Mental health articles

OF mental health care and mentally ill

Psychological interventions for personality disorder

From the relatively limited evidence to date (referring largely to borderline personality disorder), psychological approaches are preferable to drug treatments which are seen largely as adjunctive. Specialist services have been described involving focused psychodynamic psychotherapy following brief inpatient  admission, supported by attendance at a structured day programme. Whilst benefi ts in mood and reduction in self-harm may not be apparent immediately, the gains appear to be made after the first six months of the intervention. Dialectical behaviour therapy (DBT) involves a combination of practical support, help in coping with stress without self-harm, emotional support to address early traumatic life experiences and help in changing the ‘black and white’ polarised views that might have become habitual ways of thinking. Early gains in reduced self-harm have been reported although the effects may wane by 12 months.
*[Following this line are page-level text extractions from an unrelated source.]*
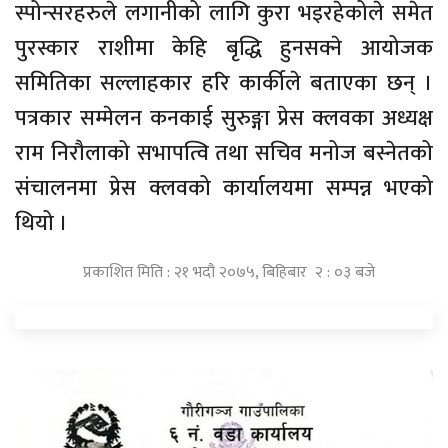
स्पोन्सरहरुले लगानीको लागि कुरा भइरहेकोले समेत
पुरस्कार राशीमा केहि बृद्धि हुनसक्ने आयोजक
समितिका सल्लाहकार हरि कार्कीले बताएका छन् ।
पत्रकार सम्मेलन कनकाई सुरुङ्गा प्रेस क्लवका अध्यक्ष
राम निरौलाको सभापत्वि तथा सचिव मनोज बस्नेतको
संचालनमा प्रेस क्लवको कार्यालयमा सम्पन्न भएको
थियो ।
प्रकाशित मिति : २१ भदौ २०७५, बिहिबार २ : ०३ बजे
General principles of intervention of personality disorder

Be realistic about what can be delivered, by whom and in what period

Avoid being cast as angel or tyrant

Communicate clearly with the patient and other professionals involved

Aim for a stable, long-term therapeutic relationship: this can be achieved with a fairly low level of contact

Aim to improve the patient’s self-worth problem-solving abilities in the short run motivation for change in the long run

Inpatient admission for personality disorder Ideally admissions should be

Planned with the patient, the inpatient unit and community team

For a mutually agreed purpose

For a mutually agreed brief period

On a voluntary basis

With an agreed plan of discharge to specifi ed follow-up

Therapeutic communities are available within and outside NHS provision: they share the aim of enabling the patient to address problems and change behaviour through living in an environment shared with others with broadly similar problems, and participating in groups to share and confront problems as they arise. The emphasis is on community rather than hospital, with residents taking responsibility at all levels of managing each other’s difficulties and the environment itself. It appears that better outcome is associated with longer stay, residents expecting to stay for around 12 months. Cognitive analytic and cognitive behavioural therapy have also been reported to be of benefit although the indicators of benefit are less clear. Overall, psychotherapy may well be the preferred intervention but is probably best delivered in the context of a structured care plan.